> EXERCISE DETAILS
In the material below, the lines containing the word "flowerhead" are required; copy each of them.

> RECORD SET
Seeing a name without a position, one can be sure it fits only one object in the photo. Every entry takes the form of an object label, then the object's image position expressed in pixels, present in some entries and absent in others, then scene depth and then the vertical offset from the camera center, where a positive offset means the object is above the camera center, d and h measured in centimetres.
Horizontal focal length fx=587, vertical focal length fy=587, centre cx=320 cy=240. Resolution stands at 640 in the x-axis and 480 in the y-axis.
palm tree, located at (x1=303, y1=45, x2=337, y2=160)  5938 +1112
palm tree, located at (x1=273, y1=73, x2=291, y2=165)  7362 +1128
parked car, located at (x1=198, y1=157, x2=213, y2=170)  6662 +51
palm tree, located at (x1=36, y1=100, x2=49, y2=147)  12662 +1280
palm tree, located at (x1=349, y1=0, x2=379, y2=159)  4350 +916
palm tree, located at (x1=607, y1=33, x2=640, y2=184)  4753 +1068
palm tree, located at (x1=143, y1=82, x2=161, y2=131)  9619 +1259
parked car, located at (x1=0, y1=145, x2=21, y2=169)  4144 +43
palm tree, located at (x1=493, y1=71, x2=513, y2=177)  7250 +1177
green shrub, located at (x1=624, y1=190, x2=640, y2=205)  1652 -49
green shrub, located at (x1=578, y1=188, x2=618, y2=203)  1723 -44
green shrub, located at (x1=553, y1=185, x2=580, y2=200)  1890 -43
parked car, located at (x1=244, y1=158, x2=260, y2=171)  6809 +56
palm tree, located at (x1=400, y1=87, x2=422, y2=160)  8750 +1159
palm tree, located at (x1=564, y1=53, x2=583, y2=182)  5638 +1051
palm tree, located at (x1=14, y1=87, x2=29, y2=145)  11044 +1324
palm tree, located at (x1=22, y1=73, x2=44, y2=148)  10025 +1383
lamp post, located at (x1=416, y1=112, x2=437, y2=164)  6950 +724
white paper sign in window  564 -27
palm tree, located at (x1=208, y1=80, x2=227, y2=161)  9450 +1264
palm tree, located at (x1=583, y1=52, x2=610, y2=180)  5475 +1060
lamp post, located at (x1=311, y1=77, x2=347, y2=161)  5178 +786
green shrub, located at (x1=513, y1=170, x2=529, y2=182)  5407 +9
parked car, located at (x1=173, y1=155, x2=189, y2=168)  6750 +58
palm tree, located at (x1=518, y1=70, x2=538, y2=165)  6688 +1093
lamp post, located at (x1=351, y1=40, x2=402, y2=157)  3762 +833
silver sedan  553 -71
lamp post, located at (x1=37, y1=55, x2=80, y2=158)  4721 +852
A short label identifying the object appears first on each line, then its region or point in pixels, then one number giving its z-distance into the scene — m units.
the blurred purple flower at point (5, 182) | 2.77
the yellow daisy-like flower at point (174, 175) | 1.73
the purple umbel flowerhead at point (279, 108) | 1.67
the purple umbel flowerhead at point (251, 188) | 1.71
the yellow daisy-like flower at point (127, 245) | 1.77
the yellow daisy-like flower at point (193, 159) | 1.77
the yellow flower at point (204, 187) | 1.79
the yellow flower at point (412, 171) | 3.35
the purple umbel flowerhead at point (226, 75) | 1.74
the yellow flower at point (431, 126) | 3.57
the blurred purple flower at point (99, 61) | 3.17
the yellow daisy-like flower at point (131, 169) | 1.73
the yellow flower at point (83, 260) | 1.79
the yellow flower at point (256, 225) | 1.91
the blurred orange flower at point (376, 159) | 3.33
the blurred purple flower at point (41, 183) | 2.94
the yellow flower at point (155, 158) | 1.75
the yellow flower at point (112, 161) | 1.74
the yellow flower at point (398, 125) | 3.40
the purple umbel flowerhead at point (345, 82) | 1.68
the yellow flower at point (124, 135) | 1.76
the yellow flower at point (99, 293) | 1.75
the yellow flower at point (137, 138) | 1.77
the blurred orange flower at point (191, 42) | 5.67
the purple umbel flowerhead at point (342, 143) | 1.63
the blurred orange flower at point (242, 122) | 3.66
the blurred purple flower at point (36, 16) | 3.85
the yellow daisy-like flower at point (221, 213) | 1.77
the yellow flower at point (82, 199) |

> RESPONSE BELOW
the purple umbel flowerhead at point (279, 108) | 1.67
the purple umbel flowerhead at point (251, 188) | 1.71
the purple umbel flowerhead at point (226, 75) | 1.74
the purple umbel flowerhead at point (345, 82) | 1.68
the purple umbel flowerhead at point (342, 143) | 1.63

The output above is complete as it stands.